Complete o seguinte
[1] Reescreva a parte do trecho que começa em "A Madalena arrependida" e termina após "abertos à mudança.", trocando "alteridade" por "diferença".
[2] Diga se cada afirmação a seguir está de acordo com o trecho e responda sim ou não, citando literalmente as palavras do trecho que decidem a questão. (a) O trecho atribui a Madalena arrependida a Donatello. (b) Segundo o trecho, a tendência homeostática e narcísica sustenta a riqueza do encontro com a alteridade. (c) O trecho cita Lasch ao tratar da assimilação narcisista que prevalece em nossa cultura.

Trecho do documento
'''

A Madalena arrependida (DONATELLO, 1433-35)

Repito: o denominador comum destes masoquismos é o aspecto erógeno fundamental do masoquismo primário, a capacidade de encontrar erotismo até na dor. O outro que me invade, que me machuca, que me causa dor, que me manipula, é também um objeto preferencial de meu erotismo. Esta é a base trágica de toda experiência enriquecedora da subjetividade, ao contrário, por exemplo, de uma assimilação homeostática, uma assimilação do mesmo, narcisista que prevalece em nossa cultura há algumas décadas (LASCH, 1979). Nem esta tendência homeostática e narcísica, nem as posições de masoquismo feminino ou moral sustentam a riqueza do encontro sempre perturbador com a alteridade que faz de nós sujeitos abertos à mudança. 

Uma experiência artística, cultural, política, intelectual ou o que seja só nos enriquece se, de algum modo, incomoda o aparelho psíquico e o força a remanejar sua economia libidinal e de significação de modo que ele agora tenha a tarefa de tentar encontrar algum prazer onde não há e produzir algum sentido onde não há ainda: esta é a base, em última instância, do que chamamos de pensar - e não é por acaso que no ano seguinte Freud escreveu "A negativa" (FREUD, 1925), exatamente tentando explicar o que é o nosso pensamento.

'''

Dados para análise
'''

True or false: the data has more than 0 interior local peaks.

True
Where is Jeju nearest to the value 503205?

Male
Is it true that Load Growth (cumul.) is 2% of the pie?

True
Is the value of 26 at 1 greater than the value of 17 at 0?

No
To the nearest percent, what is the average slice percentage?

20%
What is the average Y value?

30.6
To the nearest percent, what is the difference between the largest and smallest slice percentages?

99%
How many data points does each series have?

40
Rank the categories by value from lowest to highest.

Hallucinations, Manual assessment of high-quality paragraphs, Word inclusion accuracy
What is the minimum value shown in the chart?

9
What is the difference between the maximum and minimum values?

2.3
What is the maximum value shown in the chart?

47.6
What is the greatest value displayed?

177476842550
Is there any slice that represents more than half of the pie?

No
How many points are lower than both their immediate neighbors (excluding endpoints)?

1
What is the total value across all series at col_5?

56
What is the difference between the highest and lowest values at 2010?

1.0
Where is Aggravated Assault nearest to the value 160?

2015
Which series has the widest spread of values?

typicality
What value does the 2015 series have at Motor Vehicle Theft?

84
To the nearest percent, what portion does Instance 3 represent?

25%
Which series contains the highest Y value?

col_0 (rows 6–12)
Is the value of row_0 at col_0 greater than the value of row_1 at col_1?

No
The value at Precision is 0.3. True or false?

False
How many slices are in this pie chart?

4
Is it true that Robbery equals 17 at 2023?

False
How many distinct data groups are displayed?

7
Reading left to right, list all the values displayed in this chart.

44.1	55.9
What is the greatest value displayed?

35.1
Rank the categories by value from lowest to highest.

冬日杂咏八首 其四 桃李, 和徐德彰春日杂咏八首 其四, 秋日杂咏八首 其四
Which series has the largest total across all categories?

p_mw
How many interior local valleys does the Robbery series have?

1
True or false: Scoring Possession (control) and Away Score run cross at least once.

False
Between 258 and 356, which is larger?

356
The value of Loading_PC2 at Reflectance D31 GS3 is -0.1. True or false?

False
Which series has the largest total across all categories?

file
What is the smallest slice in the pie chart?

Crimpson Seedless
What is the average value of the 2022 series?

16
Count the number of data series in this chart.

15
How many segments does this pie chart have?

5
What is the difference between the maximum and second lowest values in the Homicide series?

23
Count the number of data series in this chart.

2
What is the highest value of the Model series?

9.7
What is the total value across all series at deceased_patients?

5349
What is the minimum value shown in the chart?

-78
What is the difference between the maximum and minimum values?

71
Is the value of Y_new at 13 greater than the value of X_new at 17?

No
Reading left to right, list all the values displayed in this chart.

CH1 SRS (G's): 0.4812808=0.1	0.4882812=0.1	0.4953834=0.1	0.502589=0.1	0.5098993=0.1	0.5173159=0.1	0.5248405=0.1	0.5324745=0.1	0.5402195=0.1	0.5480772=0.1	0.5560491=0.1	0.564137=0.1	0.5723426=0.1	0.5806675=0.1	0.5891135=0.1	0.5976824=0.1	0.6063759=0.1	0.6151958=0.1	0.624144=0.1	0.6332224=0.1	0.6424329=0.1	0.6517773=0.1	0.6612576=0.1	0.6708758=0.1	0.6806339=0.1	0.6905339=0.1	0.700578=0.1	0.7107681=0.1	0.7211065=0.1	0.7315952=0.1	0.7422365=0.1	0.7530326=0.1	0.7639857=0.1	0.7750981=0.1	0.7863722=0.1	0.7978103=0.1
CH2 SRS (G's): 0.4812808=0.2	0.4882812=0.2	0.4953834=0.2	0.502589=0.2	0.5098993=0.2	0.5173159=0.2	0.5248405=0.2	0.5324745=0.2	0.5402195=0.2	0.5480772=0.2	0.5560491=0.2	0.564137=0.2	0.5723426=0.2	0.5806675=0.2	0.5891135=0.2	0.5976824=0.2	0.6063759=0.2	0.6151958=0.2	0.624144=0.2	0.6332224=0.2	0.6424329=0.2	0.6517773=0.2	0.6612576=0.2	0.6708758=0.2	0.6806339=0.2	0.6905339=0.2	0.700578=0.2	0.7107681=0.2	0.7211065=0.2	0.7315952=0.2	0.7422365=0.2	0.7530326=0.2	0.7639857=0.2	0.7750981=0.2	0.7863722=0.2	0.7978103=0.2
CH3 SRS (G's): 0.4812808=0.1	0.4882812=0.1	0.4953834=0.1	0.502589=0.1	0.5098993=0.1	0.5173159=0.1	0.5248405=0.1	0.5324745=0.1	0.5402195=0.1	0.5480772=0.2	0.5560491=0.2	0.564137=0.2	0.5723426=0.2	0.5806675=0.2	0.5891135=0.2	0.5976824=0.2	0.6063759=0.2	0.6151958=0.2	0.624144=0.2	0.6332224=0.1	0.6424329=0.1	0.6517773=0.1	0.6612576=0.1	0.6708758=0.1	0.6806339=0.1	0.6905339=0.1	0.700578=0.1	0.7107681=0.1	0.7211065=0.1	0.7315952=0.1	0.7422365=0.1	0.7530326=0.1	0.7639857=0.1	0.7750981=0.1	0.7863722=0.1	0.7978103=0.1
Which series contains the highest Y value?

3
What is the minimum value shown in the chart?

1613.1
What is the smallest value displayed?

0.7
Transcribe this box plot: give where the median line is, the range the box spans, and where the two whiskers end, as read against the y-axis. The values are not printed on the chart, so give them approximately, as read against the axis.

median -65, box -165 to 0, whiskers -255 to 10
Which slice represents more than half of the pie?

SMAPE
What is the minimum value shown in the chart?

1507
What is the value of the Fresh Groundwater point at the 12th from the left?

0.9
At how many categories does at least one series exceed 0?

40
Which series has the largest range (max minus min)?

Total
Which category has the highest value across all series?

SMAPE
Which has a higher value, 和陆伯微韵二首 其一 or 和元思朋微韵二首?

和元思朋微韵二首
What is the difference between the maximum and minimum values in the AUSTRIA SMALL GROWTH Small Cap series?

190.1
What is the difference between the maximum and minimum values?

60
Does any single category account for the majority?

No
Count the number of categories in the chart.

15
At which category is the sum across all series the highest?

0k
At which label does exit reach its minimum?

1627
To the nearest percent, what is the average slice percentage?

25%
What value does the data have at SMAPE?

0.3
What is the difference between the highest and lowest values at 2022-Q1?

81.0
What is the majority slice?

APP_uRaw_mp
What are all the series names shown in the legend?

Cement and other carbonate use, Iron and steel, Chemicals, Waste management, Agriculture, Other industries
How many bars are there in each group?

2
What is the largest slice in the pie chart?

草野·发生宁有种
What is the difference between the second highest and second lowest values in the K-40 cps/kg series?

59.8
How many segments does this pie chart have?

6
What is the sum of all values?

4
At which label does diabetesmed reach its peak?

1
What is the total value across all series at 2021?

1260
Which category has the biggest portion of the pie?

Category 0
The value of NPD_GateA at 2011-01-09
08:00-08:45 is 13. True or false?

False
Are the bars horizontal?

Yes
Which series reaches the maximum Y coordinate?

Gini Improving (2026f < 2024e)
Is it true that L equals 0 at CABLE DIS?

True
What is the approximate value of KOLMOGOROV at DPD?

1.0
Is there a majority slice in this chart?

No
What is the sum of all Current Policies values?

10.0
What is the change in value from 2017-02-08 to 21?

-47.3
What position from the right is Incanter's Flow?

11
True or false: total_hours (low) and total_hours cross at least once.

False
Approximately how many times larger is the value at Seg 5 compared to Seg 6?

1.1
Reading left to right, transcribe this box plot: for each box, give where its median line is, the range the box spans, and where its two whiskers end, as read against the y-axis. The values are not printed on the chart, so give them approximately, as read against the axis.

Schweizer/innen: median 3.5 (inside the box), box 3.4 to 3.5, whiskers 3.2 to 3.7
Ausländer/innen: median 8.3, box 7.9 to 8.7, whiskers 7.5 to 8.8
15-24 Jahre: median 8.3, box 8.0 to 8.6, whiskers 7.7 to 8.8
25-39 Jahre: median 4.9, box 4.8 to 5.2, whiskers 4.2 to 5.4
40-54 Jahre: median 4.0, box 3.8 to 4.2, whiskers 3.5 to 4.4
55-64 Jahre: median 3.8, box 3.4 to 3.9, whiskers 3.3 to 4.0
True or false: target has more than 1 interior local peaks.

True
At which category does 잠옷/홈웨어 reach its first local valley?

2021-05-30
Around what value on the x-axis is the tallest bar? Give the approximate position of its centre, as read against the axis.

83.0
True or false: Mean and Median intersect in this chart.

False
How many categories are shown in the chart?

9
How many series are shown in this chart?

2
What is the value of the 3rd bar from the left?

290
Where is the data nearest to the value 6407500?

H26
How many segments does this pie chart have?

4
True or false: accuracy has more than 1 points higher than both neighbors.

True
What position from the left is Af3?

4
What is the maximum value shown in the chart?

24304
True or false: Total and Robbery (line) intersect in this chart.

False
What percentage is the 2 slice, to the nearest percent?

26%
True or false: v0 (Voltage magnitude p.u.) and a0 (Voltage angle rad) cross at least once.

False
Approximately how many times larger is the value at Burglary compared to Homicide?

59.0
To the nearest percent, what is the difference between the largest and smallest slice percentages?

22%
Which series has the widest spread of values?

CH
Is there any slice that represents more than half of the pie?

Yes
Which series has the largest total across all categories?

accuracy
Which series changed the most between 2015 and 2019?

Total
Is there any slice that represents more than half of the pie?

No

'''

Respostas em ordem
[1]
A Madalena arrependida (DONATELLO, 1433-35)

Repito: o denominador comum destes masoquismos é o aspecto erógeno fundamental do masoquismo primário, a capacidade de encontrar erotismo até na dor. O outro que me invade, que me machuca, que me causa dor, que me manipula, é também um objeto preferencial de meu erotismo. Esta é a base trágica de toda experiência enriquecedora da subjetividade, ao contrário, por exemplo, de uma assimilação homeostática, uma assimilação do mesmo, narcisista que prevalece em nossa cultura há algumas décadas (LASCH, 1979). Nem esta tendência homeostática e narcísica, nem as posições de masoquismo feminino ou moral sustentam a riqueza do encontro sempre perturbador com a diferença que faz de nós sujeitos abertos à mudança.

[2]
(a) Sim: "A Madalena arrependida (DONATELLO, 1433-35)".
(b) Não: "Nem esta tendência homeostática e narcísica, nem as posições de masoquismo feminino ou moral sustentam a riqueza do encontro sempre perturbador com a alteridade".
(c) Sim: "narcisista que prevalece em nossa cultura há algumas décadas (LASCH, 1979)".